* start RECORD LIST *

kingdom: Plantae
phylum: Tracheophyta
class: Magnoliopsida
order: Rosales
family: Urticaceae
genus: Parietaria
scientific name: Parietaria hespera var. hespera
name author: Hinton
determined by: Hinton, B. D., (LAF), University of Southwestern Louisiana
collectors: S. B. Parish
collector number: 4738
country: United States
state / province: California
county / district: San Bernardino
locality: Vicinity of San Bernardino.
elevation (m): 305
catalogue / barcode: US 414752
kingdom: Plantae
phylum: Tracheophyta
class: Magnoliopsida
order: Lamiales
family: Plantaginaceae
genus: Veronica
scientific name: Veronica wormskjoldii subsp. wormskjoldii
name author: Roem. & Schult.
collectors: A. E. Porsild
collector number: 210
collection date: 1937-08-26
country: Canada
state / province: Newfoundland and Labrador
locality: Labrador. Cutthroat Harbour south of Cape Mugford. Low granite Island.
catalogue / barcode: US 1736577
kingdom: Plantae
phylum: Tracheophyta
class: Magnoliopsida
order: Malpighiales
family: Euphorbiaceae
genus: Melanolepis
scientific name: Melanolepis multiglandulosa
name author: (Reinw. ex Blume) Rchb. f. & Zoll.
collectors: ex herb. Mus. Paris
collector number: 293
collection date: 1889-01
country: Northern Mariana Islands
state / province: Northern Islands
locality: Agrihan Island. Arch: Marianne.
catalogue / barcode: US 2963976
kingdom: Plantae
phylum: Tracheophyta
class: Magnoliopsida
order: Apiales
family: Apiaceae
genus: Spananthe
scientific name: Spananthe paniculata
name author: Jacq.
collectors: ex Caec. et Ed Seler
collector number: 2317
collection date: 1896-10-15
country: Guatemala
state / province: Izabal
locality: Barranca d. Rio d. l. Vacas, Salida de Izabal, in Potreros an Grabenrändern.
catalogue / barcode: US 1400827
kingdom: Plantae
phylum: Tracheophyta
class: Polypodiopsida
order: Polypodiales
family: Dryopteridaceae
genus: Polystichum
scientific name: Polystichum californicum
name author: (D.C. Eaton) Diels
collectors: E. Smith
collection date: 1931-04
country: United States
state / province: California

* end RECORD LIST *

Quote, word for word, everything from the start of the records down to the line containing "family: Euphorbiaceae", including that line.

kingdom: Plantae
phylum: Tracheophyta
class: Magnoliopsida
order: Rosales
family: Urticaceae
genus: Parietaria
scientific name: Parietaria hespera var. hespera
name author: Hinton
determined by: Hinton, B. D., (LAF), University of Southwestern Louisiana
collectors: S. B. Parish
collector number: 4738
country: United States
state / province: California
county / district: San Bernardino
locality: Vicinity of San Bernardino.
elevation (m): 305
catalogue / barcode: US 414752
kingdom: Plantae
phylum: Tracheophyta
class: Magnoliopsida
order: Lamiales
family: Plantaginaceae
genus: Veronica
scientific name: Veronica wormskjoldii subsp. wormskjoldii
name author: Roem. & Schult.
collectors: A. E. Porsild
collector number: 210
collection date: 1937-08-26
country: Canada
state / province: Newfoundland and Labrador
locality: Labrador. Cutthroat Harbour south of Cape Mugford. Low granite Island.
catalogue / barcode: US 1736577
kingdom: Plantae
phylum: Tracheophyta
class: Magnoliopsida
order: Malpighiales
family: Euphorbiaceae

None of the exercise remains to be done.